I'm new in OpenCl. I wrote an OpenCL software rasterizer to rasterize triangles. Now the time that is used for a cube is 32Seconds, which is too much, I'm testing on nVidia RTX3080 Laptop. The result is very weird and it's too slow.
Here is the kernel,
___kernel void fragment_shader(__global struct Fragment* fragments, __global struct Triangle_* triangles, int triCount)
{
size_t px = get_global_id(0); // triCount
//size_t py = get_global_id(1); // triCount
int imageWidth = 256;
int imageHeight = 256;
if(px < triCount)
{
float3 v0Raster = (float3)(triangles[px].v[0].pos[0], triangles[px].v[0].pos[1], triangles[px].v[0].pos[2]);
float3 v1Raster = (float3)(triangles[px].v[1].pos[0], triangles[px].v[1].pos[1], triangles[px].v[1].pos[2]);
float3 v2Raster = (float3)(triangles[px].v[2].pos[0], triangles[px].v[2].pos[1], triangles[px].v[2].pos[2]);
float xmin = min3(v0Raster.x, v1Raster.x, v2Raster.x);
float ymin = min3(v0Raster.y, v1Raster.y, v2Raster.y);
float xmax = max3(v0Raster.x, v1Raster.x, v2Raster.x);
float ymax = max3(v0Raster.y, v1Raster.y, v2Raster.y);
float slope = (ymax - ymin) / (xmax - xmin);
// be careful xmin/xmax/ymin/ymax can be negative.
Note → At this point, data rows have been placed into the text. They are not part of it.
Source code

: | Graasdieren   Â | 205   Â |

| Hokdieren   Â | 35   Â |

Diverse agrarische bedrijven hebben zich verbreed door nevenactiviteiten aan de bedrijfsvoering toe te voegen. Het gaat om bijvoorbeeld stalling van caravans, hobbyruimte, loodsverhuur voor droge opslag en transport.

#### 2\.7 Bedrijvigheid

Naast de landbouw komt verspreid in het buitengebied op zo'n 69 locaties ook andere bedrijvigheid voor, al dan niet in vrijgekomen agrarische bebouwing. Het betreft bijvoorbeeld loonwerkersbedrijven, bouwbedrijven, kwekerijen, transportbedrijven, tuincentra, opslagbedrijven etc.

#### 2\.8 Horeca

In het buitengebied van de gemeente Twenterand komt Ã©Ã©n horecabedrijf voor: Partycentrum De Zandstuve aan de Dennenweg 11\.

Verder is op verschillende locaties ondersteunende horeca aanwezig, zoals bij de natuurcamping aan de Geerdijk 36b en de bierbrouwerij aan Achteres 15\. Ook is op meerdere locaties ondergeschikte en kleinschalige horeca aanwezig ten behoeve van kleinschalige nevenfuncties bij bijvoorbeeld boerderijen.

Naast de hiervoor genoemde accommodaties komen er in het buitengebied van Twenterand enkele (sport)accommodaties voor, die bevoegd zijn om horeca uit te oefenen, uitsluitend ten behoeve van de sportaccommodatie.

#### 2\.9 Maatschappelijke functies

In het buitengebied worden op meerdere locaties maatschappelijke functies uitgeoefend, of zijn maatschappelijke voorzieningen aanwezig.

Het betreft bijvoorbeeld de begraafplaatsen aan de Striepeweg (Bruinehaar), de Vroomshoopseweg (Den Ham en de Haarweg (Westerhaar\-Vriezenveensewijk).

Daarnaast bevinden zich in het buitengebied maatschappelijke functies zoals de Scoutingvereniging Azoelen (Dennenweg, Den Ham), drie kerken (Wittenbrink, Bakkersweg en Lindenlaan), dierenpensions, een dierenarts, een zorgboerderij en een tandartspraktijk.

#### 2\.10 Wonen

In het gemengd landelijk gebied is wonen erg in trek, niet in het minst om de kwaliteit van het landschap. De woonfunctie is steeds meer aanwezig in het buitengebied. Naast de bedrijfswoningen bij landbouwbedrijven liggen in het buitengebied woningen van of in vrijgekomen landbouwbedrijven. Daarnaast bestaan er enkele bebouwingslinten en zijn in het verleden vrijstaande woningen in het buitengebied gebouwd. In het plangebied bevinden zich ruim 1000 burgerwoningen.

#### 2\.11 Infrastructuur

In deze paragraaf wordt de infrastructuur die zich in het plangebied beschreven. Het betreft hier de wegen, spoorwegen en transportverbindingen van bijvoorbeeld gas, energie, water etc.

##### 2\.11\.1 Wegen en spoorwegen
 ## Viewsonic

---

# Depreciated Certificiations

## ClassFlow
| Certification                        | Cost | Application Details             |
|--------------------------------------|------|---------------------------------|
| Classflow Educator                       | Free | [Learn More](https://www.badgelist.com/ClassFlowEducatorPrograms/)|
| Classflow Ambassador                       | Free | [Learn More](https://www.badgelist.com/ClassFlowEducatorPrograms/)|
Don't cast to uint32_t
unsigned int x0 = max((uint)0, (uint)(floor(xmin)));
unsigned int x1 = min((uint)(imageWidth) - 1, (uint)(floor(xmax)));
unsigned int y0 = max((uint)0, (uint)(floor(ymin)));
unsigned int y1 = min((uint)(imageHeight) - 1, (uint)(floor(ymax)));
float3 v0 = v0Raster;
float3 v1 = v1Raster;
float3 v2 = v2Raster;
float area = edgeFunction(v0Raster, v1Raster, v2Raster);
for (unsigned int y = y0; y <= y1; ++y) {
for (unsigned int x = x0; x <= x1; ++x) {
float3 p = { x + 0.5f, y + 0.5f, 0 };
float w0 = edgeFunction(v1Raster, v2Raster, p);
float w1 = edgeFunction(v2Raster, v0Raster, p);
float w2 = edgeFunction(v0Raster, v1Raster, p);
if (w0 >= 0 && w1 >= 0 && w2 >= 0) {
fragments[y * 256 + x].col[0] = 1.0f;
fragments[y * 256 + x].col[1] = 0;
fragments[y * 256 + x].col[2] = 0;
}
}
}
}
}
The kernel is supposed to run for every triangle, and does box testing and rasterize the pixels. here is how I invoke it:
global_size[0] = triCount-1;
auto time_start = std::chrono::high_resolution_clock::now();
err = clEnqueueNDRangeKernel(commandQueue, kernel_fragmentShader, 1, NULL, global_size,
NULL, 0, NULL, NULL);
if (err < 0) {
perror("Couldn't enqueue the kernel_fragmentShader");
exit(1);
}
I tried to omit lighting and everything still it takes around 20seconds to render a cube.